March 02, 2010

Take It As Red


Why Is There No Provision Made For Colourblind People?

[See the picture on the left? I can see nothing in it except dots!]

Seven percent of males are colour blind. One percent of males have deuteranopia, one form of colourblindness which affects the ability to distinguish between certain colour groups. I ‘suffer’ from it, and I have great trouble seeing the difference between orange/red/yellow/green/brown, between blue/violet, and very light colours, like light pink and light grey. I also cannot see small amounts of colour, like the full stop at the end of this sentence. I’ll assume it’s black, but I’ll have to take your word for it.

This is not a severe disability in any way. It’s not even a disability in the legal sense of the word. I don’t recall being given a free computer and two hundred quid a week, so it can’t be. My life, I suppose, functions as normal. But because I’m colourblind, I am excluded from being many things: a pilot, an electrician, a doctor/vet/nurse or anything in the medical profession, a painter and decorator. Any creative- or arts-related vocation would be difficult for me to do, especially something like professional design. I doubt the Armed Forces would be too chuffed at me shooting the green beret instead of the red one. However none of these things affect my daily routine – many people are excluded from certain professions for many differing reasons. However, there are some things that do affect how I get through my day as a colourblind person, and, frankly, I feel I, and the rest of the seven percent, could do with some help here.

One thing I always have trouble with when visiting London is the Tube Map. Long, very thin/small lines of very similar colours. Greens and browns, yellows and oranges, blues and purples. Imagine someone gave you the following instructions for getting across London on the tube…

”Choose the green line, or the brown line, until you reach either the blue line or the purple line, then, take either the pink or grey line until you reach the red or green line, and you’re there!"

You know where I’m going with this right? Unfortunately, anyone who is colourblind has great difficulty knowing where they are going if trying to follow the London Underground map. It needs an additional system, or an alternative map for the many millions of colourblind people who use it. A system that doesn’t rely solely on colour for its clarity.

Here’s another scenario. A real one too.
“When the [very small] orange light has turned green, your cordless drill is fully charged”. Why couldn’t they have two separate lights? Why did they have to rely solely on colour when a percentage (around 7% of males) won’t be able to decipher it? Why, and this is a huge bugbear of mine, couldn’t they have additional text, under a second light that says ‘when this light is on your drill is fully charged’. (“Fully Charged” would no doubt suffice, or some other EASILY DECIPHERED abbreviation). I just leave my drill on overnight. I have no other choice. And why do manufacturers rely on lights anyway? Or just as bad, symbols? How many different symbols are there on electrical items? Go and look at you hair dryer, DVD player, or toaster. I guarantee they all have different symbols for similar things. Why can’t they just say on and off, in text? Why use a symbol? Why do different manufacturers use different symbols for the same thing? Worst of all, why do some manufacturers rely solely on colour to denote something is on/off/done/ready/overheating/malfunctioning when seven percent of males can’t see it? Is it because a small percentage of customers can’t read text? It’s a shame they didn’t offer colourblind people the same consideration. One percent of people can’t read or write, 3.5 percent of people (i.e. seven percent of males) can’t see colours properly. Someone in marketing is not analysing these statistics correctly!

What befuddles me the most is how the whole situation has gone on so long without anyone complaining about it. In an age where every hindrance, ‘challenge’, or disability has a long-winded name (you’re not crap at spelling, you’re dyslexic), a charity, and government department dedicated to easing the lives of its sufferers, colourblindess, it would seem, is attracting the attention of precisely and absolutely no-one.
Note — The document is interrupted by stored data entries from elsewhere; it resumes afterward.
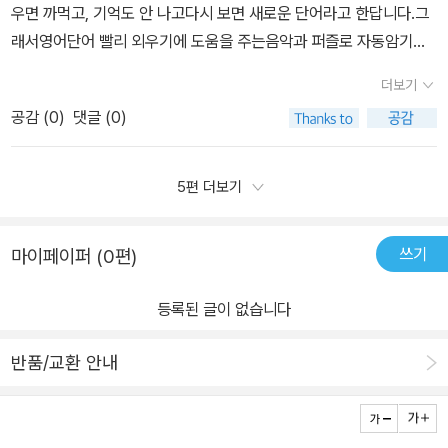
우면 까먹고, 기억도 안 나고다시 보면 새로운 단어라고 한답니다.그
어를 써 보며 눈과 손으로 익히는 시간을 가지면 된다.음원/단어/뜻/
전공수업을 들으며강사의 꿈을 키우기 시작했듯이 지금이 딱적당한
래서영어단어 빨리 외우기에 도움을 주는음악과 퍼즐로 자동암기초
발음 기호/사진을 통해 이중, 삼중, 사중으로 단어를 익힐 수 있다. 자
때라고 생각하며 재미있는 공부 방법을아이에게 찾아주고 싶다.​이 책
등 영단어 400​​영어 단어를 빨리 외우는데 도움을 주는음악과 퍼즐
세히 살펴보면 여러모로 디테일에 신경 쓴 저자의 노력이 엿보인다.
의 공부 방식이 어떤지 해서 유튜브도 구독하며 운전하며 듣고 있는
더보기
로 자동암기 초등 영단어는특허출원 중인 자동암기 원리로영어 단어
다음으로 퍼즐 연상 페이지에서는 앞서 공부한 단어들을 선으로 그으
데 정말 좋다.​자연스럽게 외워진다. 영어가 나오고 잠시무음 부분에
공감 (
0
)
댓글 (0)
를 자동으로 암기할 수 있는 도서더라고요.심지어자동암기 초등 영단
며 영어 단어와 한글의 의미를 다시 한번 확인할 수 있다.각 단어들에
서 아이가 단어 생각이 나면 먼저맞추기도 하고 음악 사운드 효과음
어는음악 연상 동영상까지 제공해 준답니다.​듣기만 하면 진짜 자동암
는 의미에 따른 다양한 반대말과 한글 문장 예시까지 함께 포함되어
때문에자연스럽게 외워진다.​우리 아이에게 맞는 여러 가지 방식들을
기되는자동암기 초등 영단어 400음원도 다양하면서QR코드 사용법
있다. 덧붙여, 한글 뜻풀이에서도 해당 영어 단어가 지닌 다양한 의미
5편 더보기
활용해 보며 자연스럽게 친해지게 하고싶다.​이 시리즈는 초등, 중등
까지 알려준답니다.​영어 ▶ 한글 : 쉬움한글 ▶ 영어 : 조금 어려움아
를 함께 기재하여 폭넓은 이해를 돕는다.매 10개 단원이 끝날 때마다
으로 이어지며 하루 7분투자로 약 2년이면 고등 수준까지 5000단
이의 성향에 맞게 골라서 음원을 듣는답니다.​​초등영어단어책 자동암
흥미로운 스토리를 만나볼 수 있는데, 우리가 어릴 때 읽었던 동화책
어를외울 수 있다고 하니 나도 앞으로 쭉 함께가볼 생각이다. ​영어를
쓰기
마이페이퍼 (0편)
기 초등 영단어 400이미지를 보며 단어의 의미를 이해하고단어를
내용들을 활용하여 앞서 배운 영어 단어를 조합하여 재미있게 복습할
처음 배우는 우리 아들에게는 우선듣기만, 둘째 날에는 듣기+교재를
듣고 따라 써보며 단어를 암기한답니다.​퍼즐을 맞추는데생각보다 금
수 있도록 유도하고 있는 것을 확인할 수 있다.이를 통해 한글과 영어
이용해서이틀에 1단원씩 익히는 방식으로 활용할 계획이다. 아이 덕
등록된 글이 없습니다
세 찾아지는 게 아니라머리속으로 생각을 깊게 하게 만든답니다.이렇
구분 없이 자연스럽게 단어의 의미를 파악하는 것은 물론, 스며들 듯
분에 정말 엄마까지 열심히공부하게 된다. ​격월초마다 2달 과정으로
게 생각을 깊게 하다 보니머릿속에 좀 더 깊게 새겨지는 거 같더라고
이 영단어를 사용하게 만든다.어떻게 보면 놀이와 학습, 한글과 영어
무료 영단어 스터디를진행한다고 하니 참여해 봐야겠다. 선한 영향력
반품/교환 안내
요.​초등학생 영어 단어자동암기 초등 영단어 400이미지를 연결시켜
의 결합에 자연스럽게 노출시키고 있어 딱히 '공부'의 느낌이 들지 않
의저자는 매출의 10%를 십일조로 이웃을 돕거나성경 관련 책 물건
단어의 의를 알고단어를 따라 써 봤으니퍼즐을 맞춰가며 단어가 자동
는 상태로 인식하게 한다.이 책의 타깃은 초등학생을 대상으로 하고
을 만드는데 주로 사용했다고한다. 좋은 책을 저렴한 가격에 판매하
암기 된답니다.​다른 친구들은 안 그런가요?저희 집 아이는 영어 이름
있지만, 보다 쉽게 처음부터 영어를 공부하고자 하는 사람에게도 꽤
는 게가장 큰 보답이라는 저자의 말이참 그리스도인답다.​초등영어 단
I’m not going to compare the statistics of real disabilities, nor will I compare ways in which one disability is worse than another, that would possibly be hurtful to some, and in very bad taste, but what I can’t understand is why government bodies, when deciding and deliberating the design of an item that is going to be used every day by millions of people, like a tube map, chose to ignore the reading abilities of 7% of one half of the population?

Perhaps because no one who works in professional design is ever colourblind?

Whatever the reason, colourblindness is real, is a REAL hindrance, and it’s time something was done about it.

1 comment:

  1. Hey, I'm a graphic design student and I'm writing my dissertation about the impact a designer's colour choice can have on a colour blind person. I'm writing something about the tube map as well and that's how I found your blog :) Your posts are really inspiring and I would really like to use your tube map in my dissertation if you don't mind. It's just great, too bad tfl doesn't put something like that on their website.